TASK DESCRIPTION:
Revise the rows below by replacing "attribute" with "property" wherever it occurs, leaving everything else unchanged, and omit the pictures from your answer.

DATA FOR THE TASK:
■ ■ ■ ■ ■

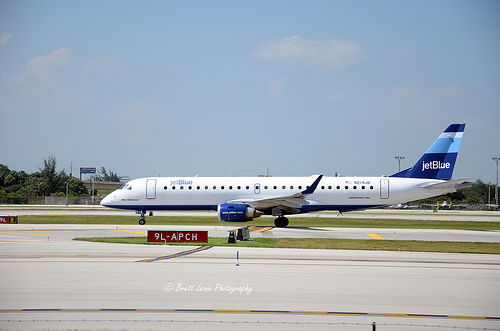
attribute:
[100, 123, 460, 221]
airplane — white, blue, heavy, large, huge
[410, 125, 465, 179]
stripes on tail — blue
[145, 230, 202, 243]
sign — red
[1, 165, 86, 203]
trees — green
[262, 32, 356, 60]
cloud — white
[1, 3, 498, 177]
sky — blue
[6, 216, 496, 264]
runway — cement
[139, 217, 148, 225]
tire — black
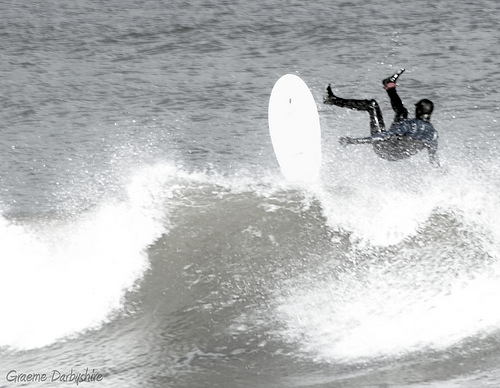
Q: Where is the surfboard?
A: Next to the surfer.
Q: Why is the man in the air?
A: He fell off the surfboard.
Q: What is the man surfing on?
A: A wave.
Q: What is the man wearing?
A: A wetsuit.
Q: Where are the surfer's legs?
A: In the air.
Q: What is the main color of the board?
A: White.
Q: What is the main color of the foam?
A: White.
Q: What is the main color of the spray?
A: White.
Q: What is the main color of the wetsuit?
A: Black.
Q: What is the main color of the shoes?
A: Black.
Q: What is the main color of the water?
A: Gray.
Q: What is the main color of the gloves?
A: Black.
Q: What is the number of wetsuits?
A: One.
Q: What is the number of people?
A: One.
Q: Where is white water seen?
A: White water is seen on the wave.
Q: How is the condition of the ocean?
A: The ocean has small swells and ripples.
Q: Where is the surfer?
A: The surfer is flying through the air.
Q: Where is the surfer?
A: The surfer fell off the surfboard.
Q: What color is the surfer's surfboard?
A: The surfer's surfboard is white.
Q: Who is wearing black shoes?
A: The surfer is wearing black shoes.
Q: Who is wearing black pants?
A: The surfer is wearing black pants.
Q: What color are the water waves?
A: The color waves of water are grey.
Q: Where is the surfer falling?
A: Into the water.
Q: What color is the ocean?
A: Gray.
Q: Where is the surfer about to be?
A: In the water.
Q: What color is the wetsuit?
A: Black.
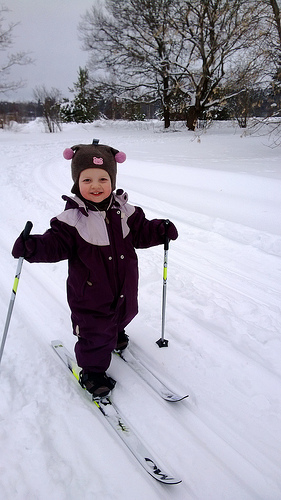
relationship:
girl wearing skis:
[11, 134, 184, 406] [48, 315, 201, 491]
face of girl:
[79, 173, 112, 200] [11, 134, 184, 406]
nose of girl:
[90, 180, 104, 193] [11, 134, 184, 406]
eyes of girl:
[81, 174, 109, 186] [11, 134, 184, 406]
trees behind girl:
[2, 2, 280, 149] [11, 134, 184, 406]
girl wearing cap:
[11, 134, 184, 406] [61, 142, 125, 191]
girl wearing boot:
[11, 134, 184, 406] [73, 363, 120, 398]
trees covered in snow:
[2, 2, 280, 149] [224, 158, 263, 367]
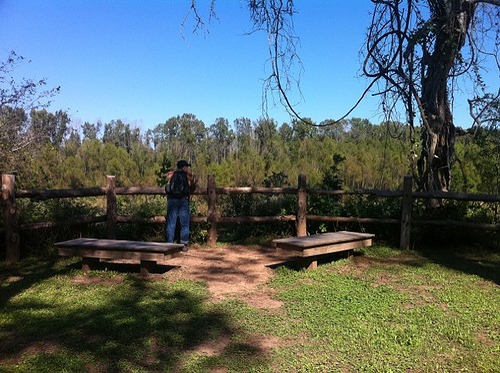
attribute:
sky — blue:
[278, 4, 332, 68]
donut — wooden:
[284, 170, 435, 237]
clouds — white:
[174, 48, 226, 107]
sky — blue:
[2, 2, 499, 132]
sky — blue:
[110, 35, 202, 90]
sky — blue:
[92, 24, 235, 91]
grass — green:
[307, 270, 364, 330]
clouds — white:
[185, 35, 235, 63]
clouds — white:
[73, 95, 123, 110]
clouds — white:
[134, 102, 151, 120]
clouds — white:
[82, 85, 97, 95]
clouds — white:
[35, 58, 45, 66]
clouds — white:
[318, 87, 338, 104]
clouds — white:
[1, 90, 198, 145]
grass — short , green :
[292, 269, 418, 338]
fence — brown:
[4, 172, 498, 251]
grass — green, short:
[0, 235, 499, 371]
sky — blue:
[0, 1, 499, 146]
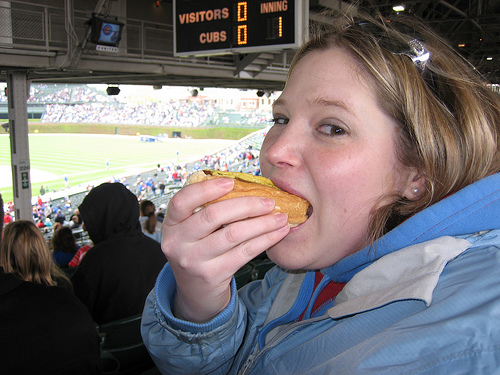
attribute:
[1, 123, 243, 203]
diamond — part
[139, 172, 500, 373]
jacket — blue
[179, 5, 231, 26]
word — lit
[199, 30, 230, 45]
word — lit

■ ■ ■ ■ ■

WRITTEN ANSWER:
property:
[100, 123, 460, 221]
airplane — white, blue, heavy, large, huge
[410, 125, 465, 179]
stripes on tail — blue
[145, 230, 202, 243]
sign — red
[1, 165, 86, 203]
trees — green
[262, 32, 356, 60]
cloud — white
[1, 3, 498, 177]
sky — blue
[6, 216, 496, 264]
runway — cement
[139, 217, 148, 225]
tire — black
Q: Where is the surfboard?
A: Next to the surfer.
Q: Why is the man in the air?
A: He fell off the surfboard.
Q: What is the man surfing on?
A: A wave.
Q: What is the man wearing?
A: A wetsuit.
Q: Where are the surfer's legs?
A: In the air.
Q: What is the main color of the board?
A: White.
Q: What is the main color of the foam?
A: White.
Q: What is the main color of the spray?
A: White.
Q: What is the main color of the wetsuit?
A: Black.
Q: What is the main color of the shoes?
A: Black.
Q: What is the main color of the water?
A: Gray.
Q: What is the main color of the gloves?
A: Black.
Q: What is the number of wetsuits?
A: One.
Q: What is the number of people?
A: One.
Q: Where is white water seen?
A: White water is seen on the wave.
Q: How is the condition of the ocean?
A: The ocean has small swells and ripples.
Q: Where is the surfer?
A: The surfer is flying through the air.
Q: Where is the surfer?
A: The surfer fell off the surfboard.
Q: What color is the surfer's surfboard?
A: The surfer's surfboard is white.
Q: Who is wearing black shoes?
A: The surfer is wearing black shoes.
Q: Who is wearing black pants?
A: The surfer is wearing black pants.
Q: What color are the water waves?
A: The color waves of water are grey.
Q: Where is the surfer falling?
A: Into the water.
Q: What color is the ocean?
A: Gray.
Q: Where is the surfer about to be?
A: In the water.
Q: What color is the wetsuit?
A: Black.
relationship:
girl wearing skis:
[11, 134, 184, 406] [48, 315, 201, 491]
face of girl:
[79, 173, 112, 200] [11, 134, 184, 406]
nose of girl:
[90, 180, 104, 193] [11, 134, 184, 406]
eyes of girl:
[81, 174, 109, 186] [11, 134, 184, 406]
trees behind girl:
[2, 2, 280, 149] [11, 134, 184, 406]
girl wearing cap:
[11, 134, 184, 406] [61, 142, 125, 191]
girl wearing boot:
[11, 134, 184, 406] [73, 363, 120, 398]
trees covered in snow:
[2, 2, 280, 149] [224, 158, 263, 367]
property:
sky — blue:
[278, 4, 332, 68]
donut — wooden:
[284, 170, 435, 237]
clouds — white:
[174, 48, 226, 107]
sky — blue:
[2, 2, 499, 132]
sky — blue:
[110, 35, 202, 90]
sky — blue:
[92, 24, 235, 91]
grass — green:
[307, 270, 364, 330]
clouds — white:
[185, 35, 235, 63]
clouds — white:
[73, 95, 123, 110]
clouds — white:
[134, 102, 151, 120]
clouds — white:
[82, 85, 97, 95]
clouds — white:
[35, 58, 45, 66]
clouds — white:
[318, 87, 338, 104]
clouds — white:
[1, 90, 198, 145]
grass — short , green :
[292, 269, 418, 338]
fence — brown:
[4, 172, 498, 251]
grass — green, short:
[0, 235, 499, 371]
sky — blue:
[0, 1, 499, 146]
property:
[1, 123, 243, 203]
diamond — part
[139, 172, 500, 373]
jacket — blue
[179, 5, 231, 26]
word — lit
[199, 30, 230, 45]
word — lit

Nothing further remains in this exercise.